Hurricane Basics: National Hurricane Preparedness Week

June 1st kicks off the Atlantic Hurricane Season that runs through November 30th. This year’s long-range forecast includes up to 18 named storms. The NOAA’s National Hurricane Center names tropical cyclones when they reach tropical storm strength. Hurricanes are massive tropical cyclones―circular, rotating storms that span hundreds of miles.

Satellite imagery of tropical cyclones

Tropical depression (left), Tropical Storm (upper right). Hurricane or Typhoon (lower right)

Tropical storms are areas of low pressure with strong thunderstorms that rotate about the center of the storm with sustained wind speeds between 39 and 74 MPH. They have an easily recognized spiral shape when viewed with satellite imagery.

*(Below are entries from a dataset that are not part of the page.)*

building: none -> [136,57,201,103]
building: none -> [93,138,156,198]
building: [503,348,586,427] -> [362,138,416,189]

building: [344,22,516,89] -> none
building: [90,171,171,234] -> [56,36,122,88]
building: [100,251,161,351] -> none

As warm, moist air rises into the storm, it adds energy to the formation and strengthens it. A distinct eye will begin to form and the storm becomes a hurricane when sustained winds exceed 74 MPH. At the same time, the forward movement of the storm slows down which allows it gain more energy from the warm ocean water. Storm bands form the distinct arms of the cyclone’s spiral shape.

 

Hazards and Effects

utility poles broken and leaning to one side

Strong storms wreak havoc on power distribution systems

Hurricanes have sustained high winds that can exceed 200 MPH, with bursts of even higher wind speeds. The high winds push ocean water into a dome-shaped mound called a storm surge that moves with the hurricane and can move onto land with the storm. Hurricane Katrina had a 25-foot surge that overwhelmed the coast of Louisiana and New Orleans in 2005. Flooding from the storm surge and from heavy rains can leave entire communities under water.

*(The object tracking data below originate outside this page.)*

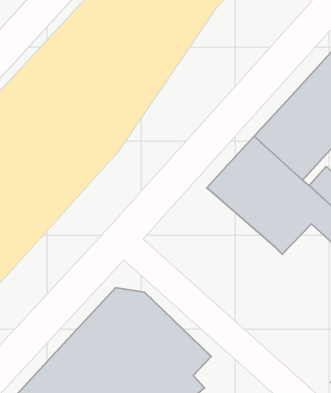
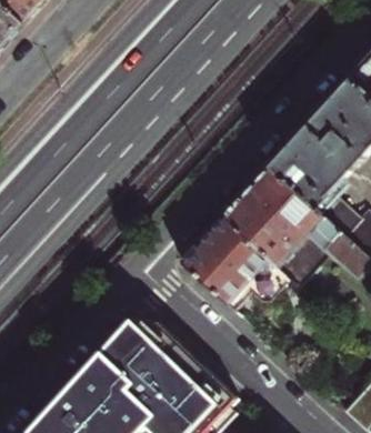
building: none -> [182,219,289,309]

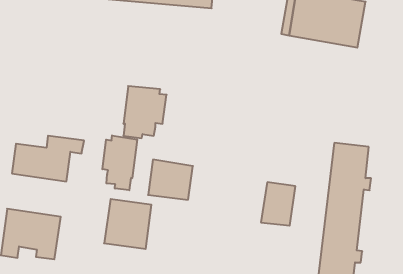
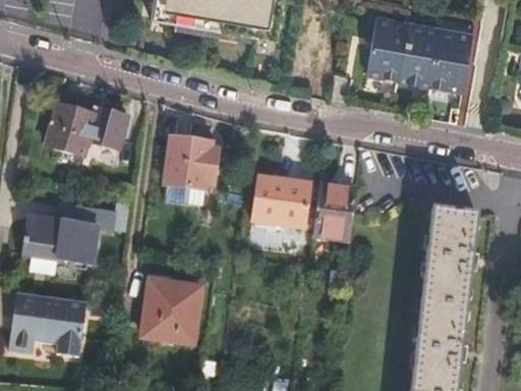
building: none -> [46,105,127,163]
building: [102,135,137,190] -> none
building: [148,160,193,200] -> [252,176,309,227]
building: [261,182,295,226] -> [312,185,356,240]

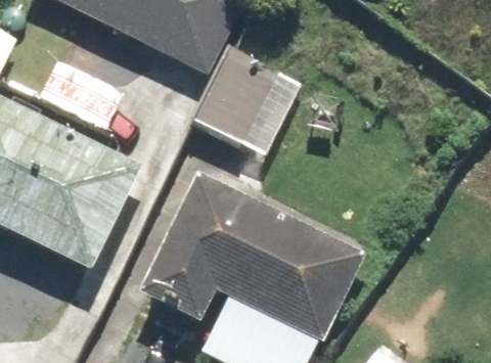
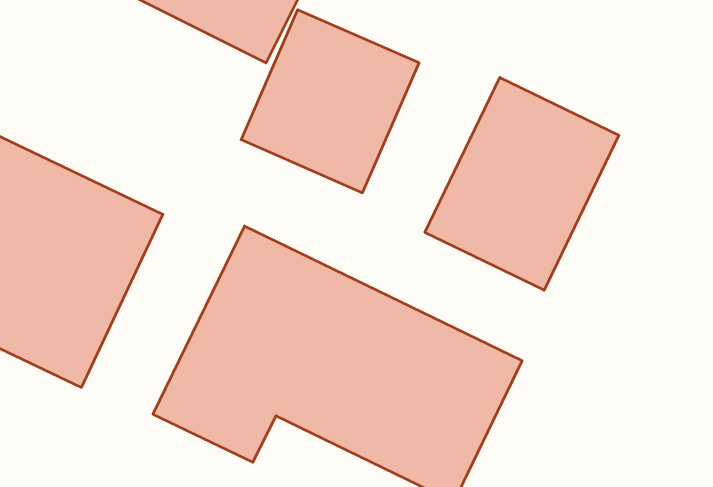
building: none -> [425,77,619,290]

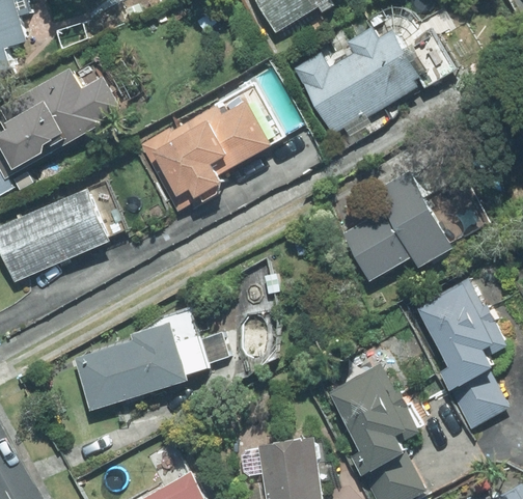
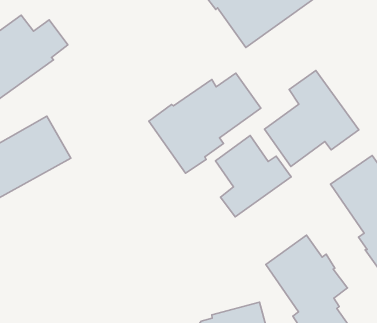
building: [139,100,273,211] -> [149,73,261,173]
building: none -> [215,135,291,217]
building: [73,322,208,411] -> none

The strong thunderstorms within a hurricane and the cyclonic movement of the storm create the perfect environment for the formation of tornadoes once the hurricane reaches land.

Extreme winds and flooding wreak havoc with infrastructure including roads and the electrical power grid. Large storms can leave areas without power for weeks. Portable generator sales and rentals skyrocket as residents scramble to restore power for pumps, refrigerators and heating and cooling. Generator shortages push prices up.

Vulnerability

The entire eastern coast of North America, the Gulf Coast, Latin America, the Bahamas and the Caribbean Islands are vulnerable to tropical cyclones. Long-range forecasters predict a higher than average chance of a major hurricane (category three or higher) making landfall in the United States in 2013.

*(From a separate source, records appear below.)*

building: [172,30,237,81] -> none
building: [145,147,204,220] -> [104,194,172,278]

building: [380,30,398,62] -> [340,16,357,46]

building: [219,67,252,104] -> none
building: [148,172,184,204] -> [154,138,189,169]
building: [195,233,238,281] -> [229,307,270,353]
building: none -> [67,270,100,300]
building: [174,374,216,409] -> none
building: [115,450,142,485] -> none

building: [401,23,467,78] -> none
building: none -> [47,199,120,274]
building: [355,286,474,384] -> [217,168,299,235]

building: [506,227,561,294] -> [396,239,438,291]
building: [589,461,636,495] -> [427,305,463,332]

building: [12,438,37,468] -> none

Off all weather events, a hurricane gives residents in its path the most time to prepare or flee. Forecasters can predict the general path of a hurricane as much as a week in advance and have an  accurate landfall target area several days before it hits. Authorities can determine if evacuation is necessary and save lives by moving people out of harms way.

Note: Anyone in the direct path of a hurricane should move inland away from the brunt of the storm.

Those living outside the direct path of the storm can prepare by stocking up on non-perishable food, water, and fuel for portable generators.

Waiting for a hurricane to threaten before preparing is a recipe for disaster. By the time a storm’s path is known, savvy homeowners will have boarded up their homes and made their escape. Those outside the direct path will have generators, food, water, and fuel to help them weather the coming days and weeks.

If you live in area vulnerable to hurricanes, keep a months supply of non-perishable food on hand. When a storm does threaten, fill water containers with at least one gallon of drinking water per person, per day, for at least one week. Additional water is required for washing, cooking, and sanitation. It takes 1.5 to 3 gallons of water to flush a toilet.

Standby generators make a lot of sense in hurricane-prone areas. They operate automatically and since they use natural gas or LP gas, there’s no need to fill them every few hours with fuel. It takes time to install a standby generator system and most people will need the services of a qualified electrician. Don’t wait for the storm, plan and act now.